Run an Automated Machine Learning experiment
To run an automated machine learning (AutoML) experiment, you can configure and submit the job with the Python SDK.
The algorithms AutoML uses will depend on the task you specify. When you want to train a classification model, AutoML will choose from a list of classification algorithms:
- Logistic Regression
- Light Gradient Boosting Machine (GBM)
- Decision Tree
- Random Forest
- Naive Bayes
- Linear Support Vector Machine (SVM)
- XGBoost
- And others...
Tip
For a full list of supported algorithms, explore the overview of supported algorithms.
Restrict algorithm selection
By default, AutoML will randomly select from the full range of algorithms for the specified task. You can choose to block individual algorithms from being selected; which can be useful if you know that your data isn't suited to a particular type of algorithm. You also may want to block certain algorithms if you have to comply with a policy that restricts the type of machine learning algorithms you can use in your organization.
Configure an AutoML experiment
When you use the Python SDK (v2) to configure an AutoML experiment or job, you configure the experiment using the automl
class. For classification, you'll use the automl.classification
function as shown in the following example:
from azure.ai.ml import automl
# configure the classification job
classification_job = automl.classification(
compute="aml-cluster",
experiment_name="auto-ml-class-dev",
training_data=my_training_data_input,
target_column_name="Diabetic",
primary_metric="accuracy",
n_cross_validations=5,
enable_model_explainability=True
)
Note
AutoML needs a MLTable data asset as input. In the example, my_training_data_input
refers to a MLTable data asset created in the Azure Machine Learning workspace.
Specify the primary metric
One of the most important settings you must specify is the primary_metric. The primary metric is the target performance metric for which the optimal model will be determined.

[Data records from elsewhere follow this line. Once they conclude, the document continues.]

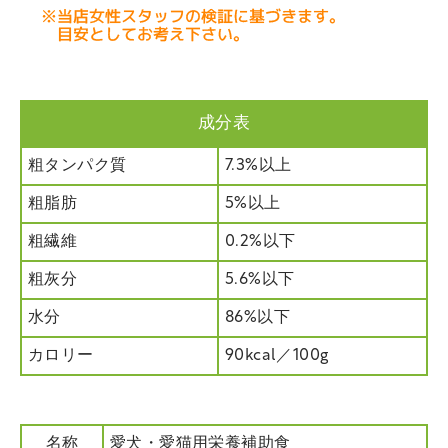
成分表
粗タンパク質
7.3%以上
粗脂肪
5%以上
粗繊維
0.2%以下
粗灰分
5.6%以下
水分
86%以下
カロリー
90kcal／100g
名称
愛犬・愛猫用栄養補助食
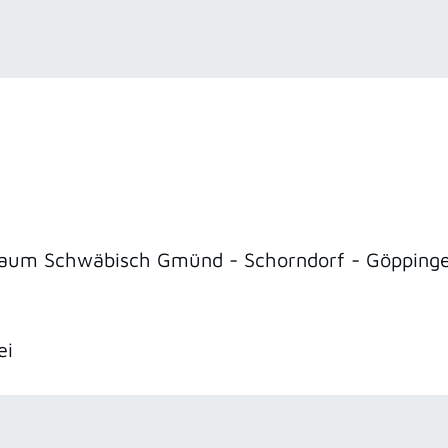
Raum Schwäbisch Gmünd - Schorndorf - Göpping
ei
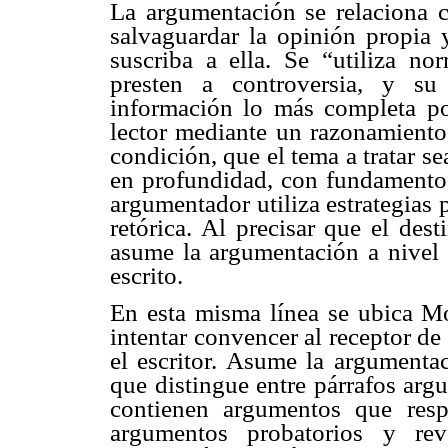
La argumentación se relaciona c
salvaguardar la opinión propia 
suscriba a ella. Se “utiliza no
presten a controversia, y su
información lo más completa pos
lector mediante un razonamiento”
condición, que el tema a tratar s
en profundidad, con fundamentos 
argumentador utiliza estrategias p
retórica. Al precisar que el dest
asume la argumentación a nivel 
escrito.
En esta misma línea se ubica Mo
intentar convencer al receptor de
el escritor. Asume la argumenta
que distingue entre párrafos arg
contienen argumentos que resp
argumentos probatorios y rev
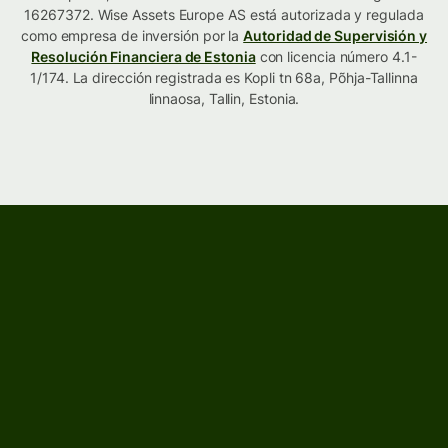
16267372. Wise Assets Europe AS está autorizada y regulada
como empresa de inversión por la
Autoridad de Supervisión y
Resolución Financiera de Estonia
con licencia número 4.1-
1/174. La dirección registrada es Kopli tn 68a, Põhja-Tallinna
linnaosa, Tallin, Estonia.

Azure Machine Learning supports a set of named metrics for each type of task.
To retrieve the list of metrics available when you want to train a classification model, you can use the ClassificationPrimaryMetrics function as shown here:
from azure.ai.ml.automl import ClassificationPrimaryMetrics
list(ClassificationPrimaryMetrics)
Tip
You can find a full list of primary metrics and their definitions in evaluate automated machine learning experiment results.
Set the limits
Training machine learning models will cost compute. To minimize costs and time spent on training, you can set limits to an AutoML experiment or job by using set_limits()
.
There are several options to set limits to an AutoML experiment:
timeout_minutes
: Number of minutes after which the complete AutoML experiment is terminated.trial_timeout_minutes
: Maximum number of minutes one trial can take.max_trials
: Maximum number of trials, or models that will be trained.enable_early_termination
: Whether to end the experiment if the score isn't improving in the short term.

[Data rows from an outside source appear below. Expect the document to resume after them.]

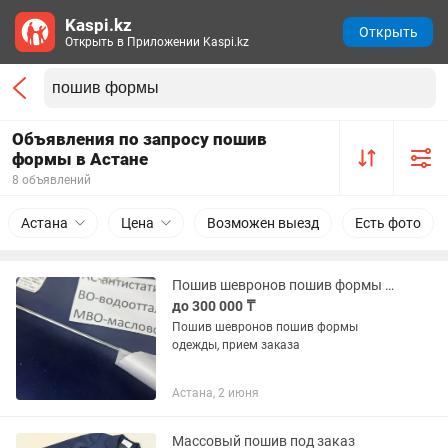
Kaspi.kz
Открыть
Открыть в Приложении Kaspi.kz
Объявления по запросу пошив
формы в Астане
8 объявлений
Астана
Цена
Возможен выезд
Есть фото
Пошив шевронов пошив формы одежды, прием заказа
до 300 000 ₸
Пошив шевронов пошив формы
одежды, прием заказа
Астана, 2 июня
Массовый пошив под заказ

classification_job.set_limits(
timeout_minutes=60,
trial_timeout_minutes=20,
max_trials=5,
enable_early_termination=True,
)
To save time, you can also run multiple trials in parallel. When you use a compute cluster, you can have as many parallel trials as you have nodes. The maximum number of parallel trials is therefore related to the maximum number of nodes your compute cluster has. If you want to set the maximum number of parallel trials to be less than the maximum number of nodes, you can use max_concurrent_trials
.
Set the training properties
AutoML will try various combinations of featurization and algorithms to train a machine learning model. If you already know that certain algorithms aren't well-suited for your data, you can exclude (or include) a subset of the available algorithms.

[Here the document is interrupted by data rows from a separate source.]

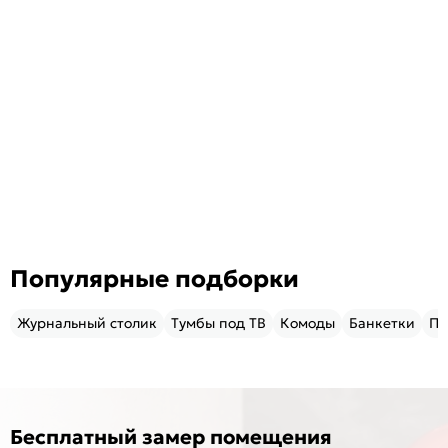
Популярные подборки
Журнальный столик
Тумбы под ТВ
Комоды
Банкетки
Пу
Бесплатный замер помещения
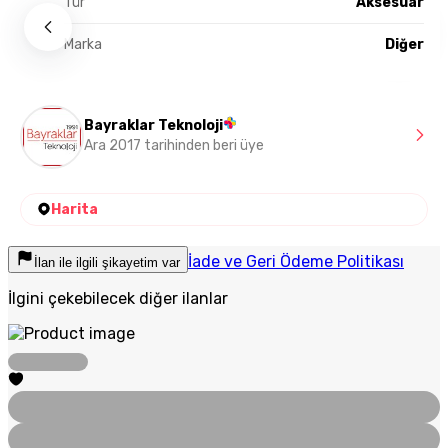
Tür
Aksesuar
Marka
Diğer
Bayraklar Teknoloji
Ara 2017 tarihinden beri üye
Harita
İade ve Geri Ödeme Politikası
İlan ile ilgili şikayetim var
İlgini çekebilecek diğer ilanlar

You can also choose whether you want to allow AutoML to use ensemble models.
Submit an AutoML experiment
You can submit an AutoML job with the following code:
# submit the AutoML job
returned_job = ml_client.jobs.create_or_update(
classification_job
)
You can monitor AutoML job runs in the Azure Machine Learning studio. To get a direct link to the AutoML job by running the following code:
aml_url = returned_job.studio_url
print("Monitor your job at", aml_url)